**Direction**
Write out these records again with every "phylum" swapped for "division" and nothing else changed. Leave out the pictures.

**Entries provided**
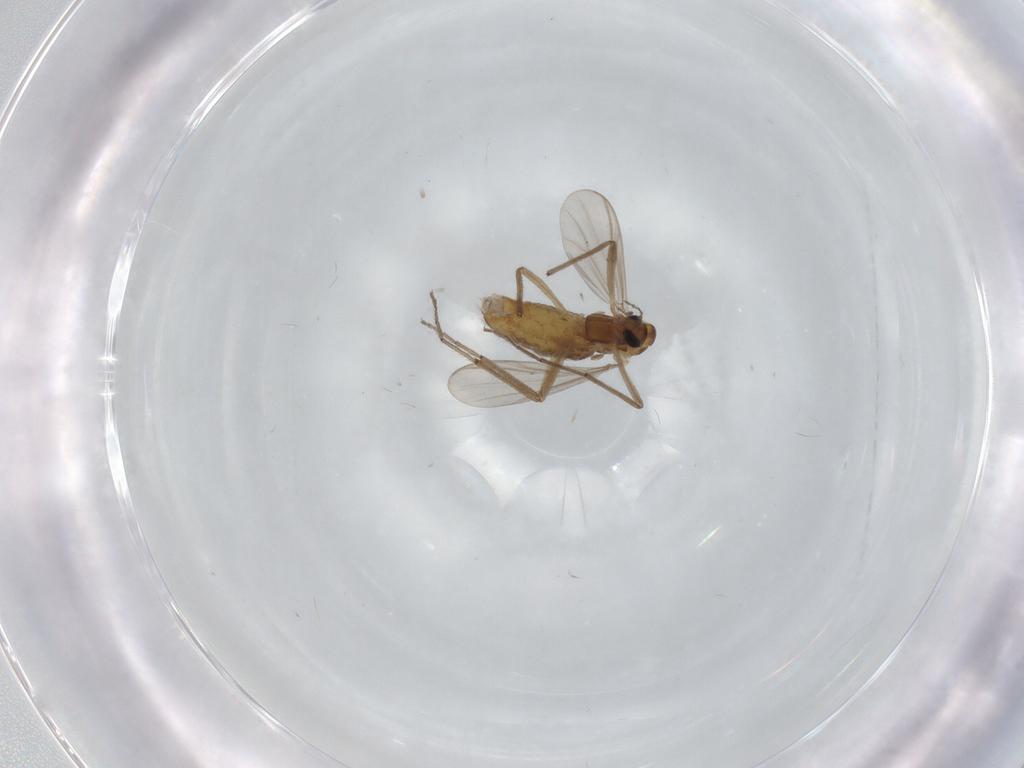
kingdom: Animalia
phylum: Arthropoda
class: Insecta
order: Diptera
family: Chironomidae
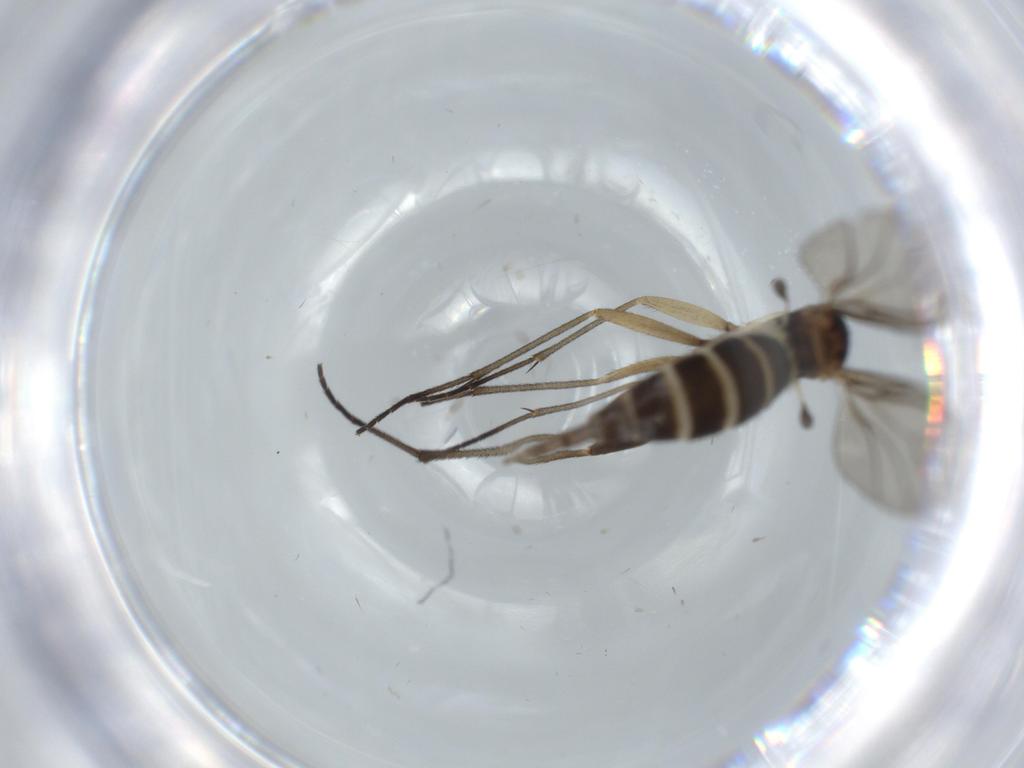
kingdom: Animalia
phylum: Arthropoda
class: Insecta
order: Diptera
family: Sciaridae
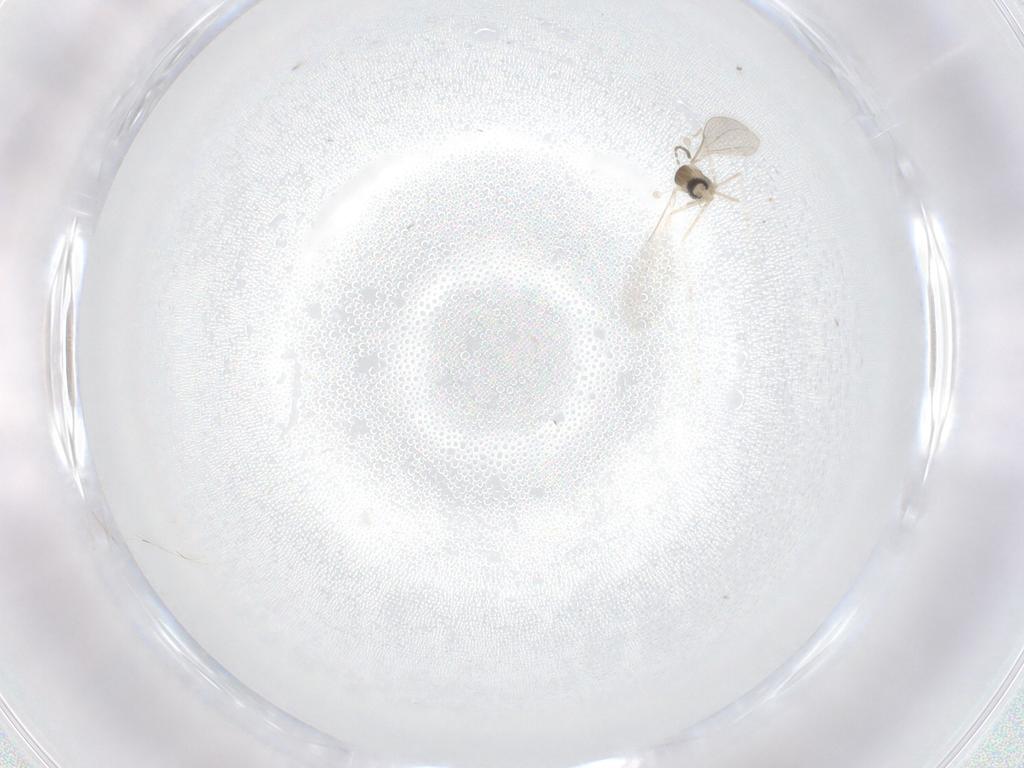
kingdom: Animalia
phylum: Arthropoda
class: Insecta
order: Diptera
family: Cecidomyiidae
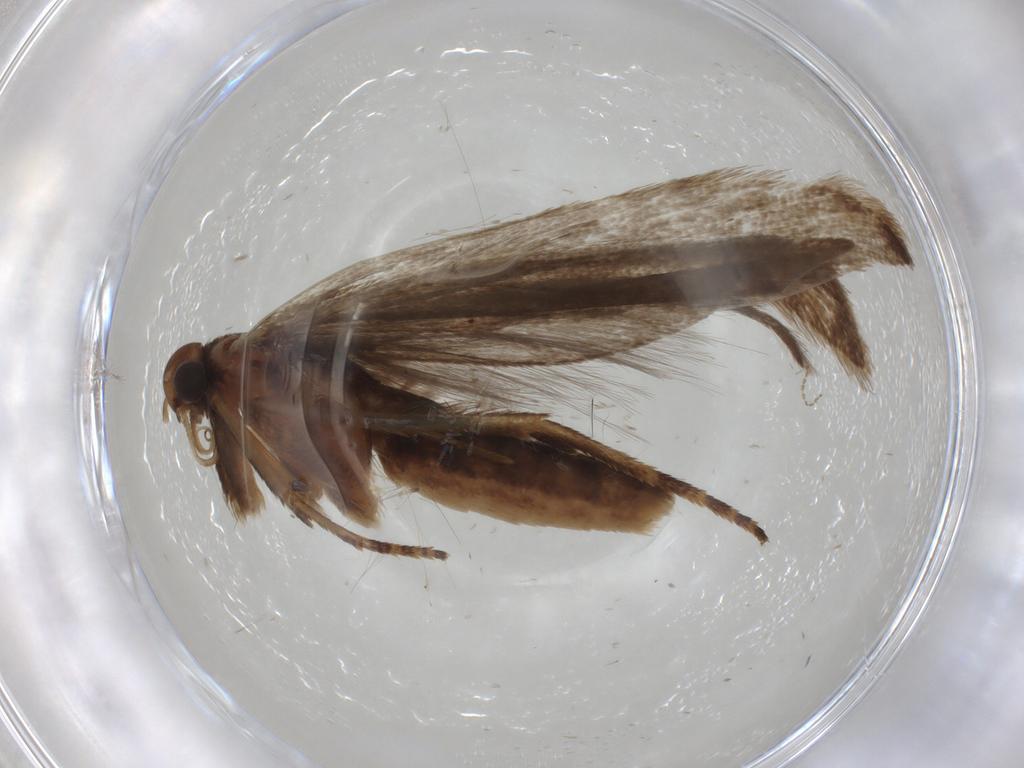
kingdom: Animalia
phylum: Arthropoda
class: Insecta
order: Lepidoptera
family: Gelechiidae
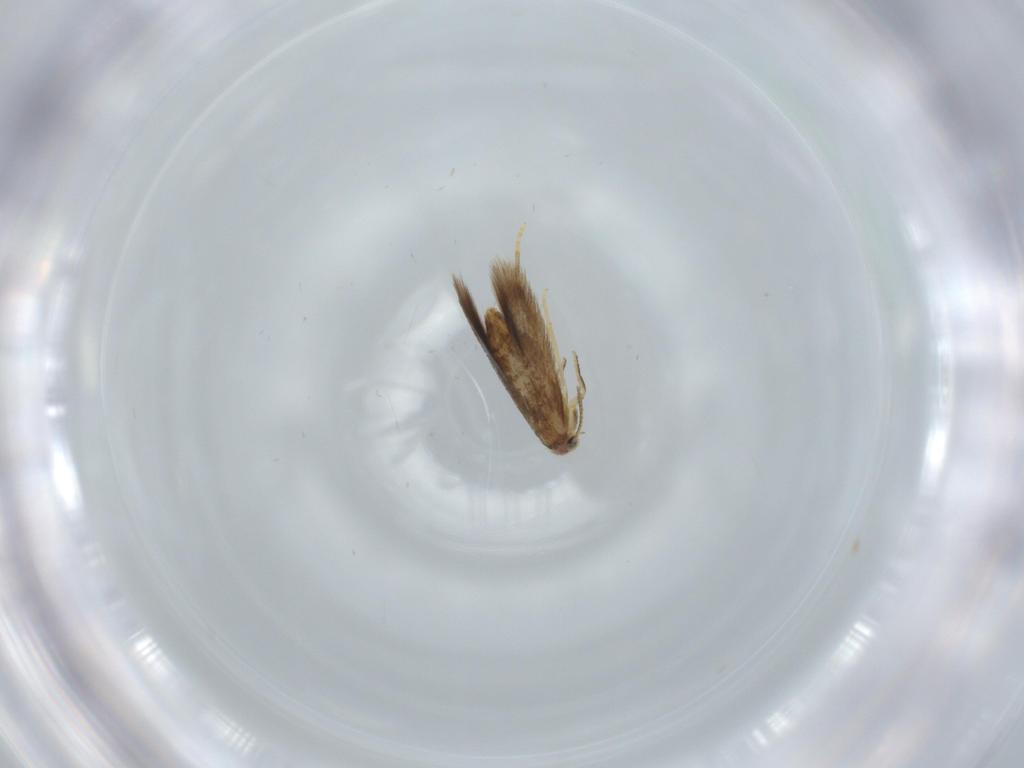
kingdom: Animalia
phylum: Arthropoda
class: Insecta
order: Lepidoptera
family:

**Reply**
kingdom: Animalia
division: Arthropoda
class: Insecta
order: Diptera
family: Chironomidae
kingdom: Animalia
division: Arthropoda
class: Insecta
order: Diptera
family: Sciaridae
kingdom: Animalia
division: Arthropoda
class: Insecta
order: Diptera
family: Cecidomyiidae
kingdom: Animalia
division: Arthropoda
class: Insecta
order: Lepidoptera
family: Gelechiidae
kingdom: Animalia
division: Arthropoda
class: Insecta
order: Lepidoptera
family:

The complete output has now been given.